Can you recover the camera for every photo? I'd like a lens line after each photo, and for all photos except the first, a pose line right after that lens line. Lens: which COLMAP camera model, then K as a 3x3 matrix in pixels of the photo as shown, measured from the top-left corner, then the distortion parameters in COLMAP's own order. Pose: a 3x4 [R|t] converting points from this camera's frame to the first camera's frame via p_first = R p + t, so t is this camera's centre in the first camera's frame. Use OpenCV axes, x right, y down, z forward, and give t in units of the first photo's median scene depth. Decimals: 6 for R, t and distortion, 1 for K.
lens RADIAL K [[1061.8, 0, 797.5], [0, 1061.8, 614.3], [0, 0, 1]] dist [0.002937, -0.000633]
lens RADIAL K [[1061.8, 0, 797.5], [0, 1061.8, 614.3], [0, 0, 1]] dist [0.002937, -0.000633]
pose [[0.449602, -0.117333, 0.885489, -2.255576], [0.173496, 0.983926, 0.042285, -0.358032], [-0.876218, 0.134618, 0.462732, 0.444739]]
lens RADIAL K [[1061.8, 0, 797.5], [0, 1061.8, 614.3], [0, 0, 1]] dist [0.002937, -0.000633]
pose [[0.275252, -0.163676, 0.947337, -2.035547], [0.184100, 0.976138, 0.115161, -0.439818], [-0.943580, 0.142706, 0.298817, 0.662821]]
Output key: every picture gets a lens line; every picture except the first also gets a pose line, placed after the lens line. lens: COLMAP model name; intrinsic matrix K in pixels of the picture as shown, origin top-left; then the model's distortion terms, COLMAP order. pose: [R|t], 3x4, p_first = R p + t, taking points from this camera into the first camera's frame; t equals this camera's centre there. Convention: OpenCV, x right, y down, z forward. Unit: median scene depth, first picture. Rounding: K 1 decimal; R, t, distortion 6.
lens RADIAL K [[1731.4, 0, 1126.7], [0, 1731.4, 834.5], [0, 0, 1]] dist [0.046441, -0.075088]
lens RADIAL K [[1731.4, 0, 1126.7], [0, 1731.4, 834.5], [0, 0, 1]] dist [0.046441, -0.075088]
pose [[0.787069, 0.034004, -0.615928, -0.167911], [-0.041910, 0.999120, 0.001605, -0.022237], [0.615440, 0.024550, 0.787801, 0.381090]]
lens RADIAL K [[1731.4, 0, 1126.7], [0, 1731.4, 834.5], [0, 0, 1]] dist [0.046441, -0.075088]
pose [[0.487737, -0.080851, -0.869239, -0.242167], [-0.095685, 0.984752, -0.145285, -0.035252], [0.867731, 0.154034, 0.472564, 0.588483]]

* _What you are asked to do_
Rewrite the listing from its first line through the line containing "0.142706, 0.298817, 0.662821]]", inclusive, with "lens line" replaced by "intrinsics line" and nothing else altered.

* _Answer to this problem_
Can you recover the camera for every photo? I'd like a intrinsics line after each photo, and for all photos except the first, a pose line right after that intrinsics line. Lens: which COLMAP camera model, then K as a 3x3 matrix in pixels of the photo as shown, measured from the top-left corner, then the distortion parameters in COLMAP's own order. Pose: a 3x4 [R|t] converting points from this camera's frame to the first camera's frame via p_first = R p + t, so t is this camera's centre in the first camera's frame. Use OpenCV axes, x right, y down, z forward, and give t in units of the first photo's median scene depth. Decimals: 6 for R, t and distortion, 1 for K.
lens RADIAL K [[1061.8, 0, 797.5], [0, 1061.8, 614.3], [0, 0, 1]] dist [0.002937, -0.000633]
lens RADIAL K [[1061.8, 0, 797.5], [0, 1061.8, 614.3], [0, 0, 1]] dist [0.002937, -0.000633]
pose [[0.449602, -0.117333, 0.885489, -2.255576], [0.173496, 0.983926, 0.042285, -0.358032], [-0.876218, 0.134618, 0.462732, 0.444739]]
lens RADIAL K [[1061.8, 0, 797.5], [0, 1061.8, 614.3], [0, 0, 1]] dist [0.002937, -0.000633]
pose [[0.275252, -0.163676, 0.947337, -2.035547], [0.184100, 0.976138, 0.115161, -0.439818], [-0.943580, 0.142706, 0.298817, 0.662821]]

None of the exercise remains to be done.